Die Volksinitiative der Grünen Partei „für eine nachhaltige und ressourceneffiziente Wirtschaft (Grüne Wirtschaft)“ wird von der Fraktion ebenso entschieden abgelehnt wie der indirekte Gegenentwurf in Form einer Revision des Umweltschutzgesetzes. Beide Vorlagen führen zu massiver Überregulierung und schwächen den Wirtschaftsstandort Schweiz. Höhere Produktionskosten sowie Arbeitslosigkeit wären die Folge.

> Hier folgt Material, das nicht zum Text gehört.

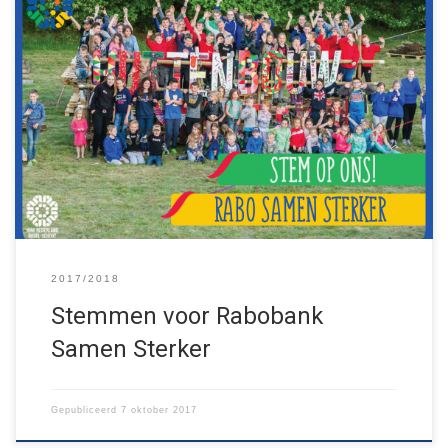
Net als voorgaande jaren doet Jong Nederland Budel-Schoot
weer mee aan Rabobank Samen Sterker. Dit jaar verdeelt de
Rabobank maar liefst 115.000 euro! Wij hebben uw stem hard
nodig, zodat we ook dit jaar weer activiteiten zoals het
Huttenbouwspektakel neer kunnen zetten. Stemmen kan van 3
t/m 17 oktober via […]
2017/2018
Stemmen voor Rabobank
Samen Sterker
Gepubliceerd
7 oktober 2017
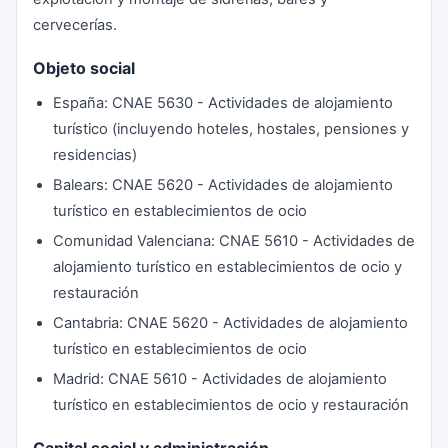
cervecerías.
Objeto social
España: CNAE 5630 - Actividades de alojamiento
turístico (incluyendo hoteles, hostales, pensiones y
residencias)
Balears: CNAE 5620 - Actividades de alojamiento
turístico en establecimientos de ocio
Comunidad Valenciana: CNAE 5610 - Actividades de
alojamiento turístico en establecimientos de ocio y
restauración
Cantabria: CNAE 5620 - Actividades de alojamiento
turístico en establecimientos de ocio
Madrid: CNAE 5610 - Actividades de alojamiento
turístico en establecimientos de ocio y restauración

Die schädliche Erbschaftssteuer-Initiative aus linken Kreisen, welche in dieser Session noch vom Ständerat zu behandeln ist, sollte nun aus Sicht der SVP-Fraktion zur Wiederherstellung der Rechtssicherheit rasch zur Abstimmung gebracht werden. Bereits früher hatte sich die Fraktion einstimmig gegen diese Initiative ausgesprochen. Die Einführung einer nationalen Erbschaftssteuer, wie sie die Volksinitiative fordert, wäre ein massiver und kaum verkraftbarer Schlag für den Wirtschaftsstandort Schweiz, verbunden mit einem Einbruch des Steuersubstrats von Bund und Kantonen, da vermögende Personen das Land verlassen werden. Dies führt früher oder später zu Steuererhöhungen, die wir alle – insbesondere der Mittelstand – zu tragen haben. In der Schweiz ist die Besteuerung von Vermögen im internationalen Vergleich schon heute überdurchschnittlich hoch. Beides, sowohl eine Vermögens- wie auch eine Erbschaftssteuer, kennen nur wenige OECD-Staaten. Die meisten Kantone haben die Erbschaftssteuer für direkte Nachkommen abgeschafft, da diese einem massiven Standortnachteil entspricht. Betroffen von den Folgen einer Erbschaftssteuer ist die gesamte Wirtschaft und alle Leute durch Verlust von Arbeitsplätzen und höhere Steuern, insbesondere auch viele kleine und mittlere Familienunternehmen, die das Rückgrat unserer Wirtschaft bilden und für welche eine Unternehmensübergabe an die nächste Generation mit einer Annahme der Initiative massiv erschwert würde.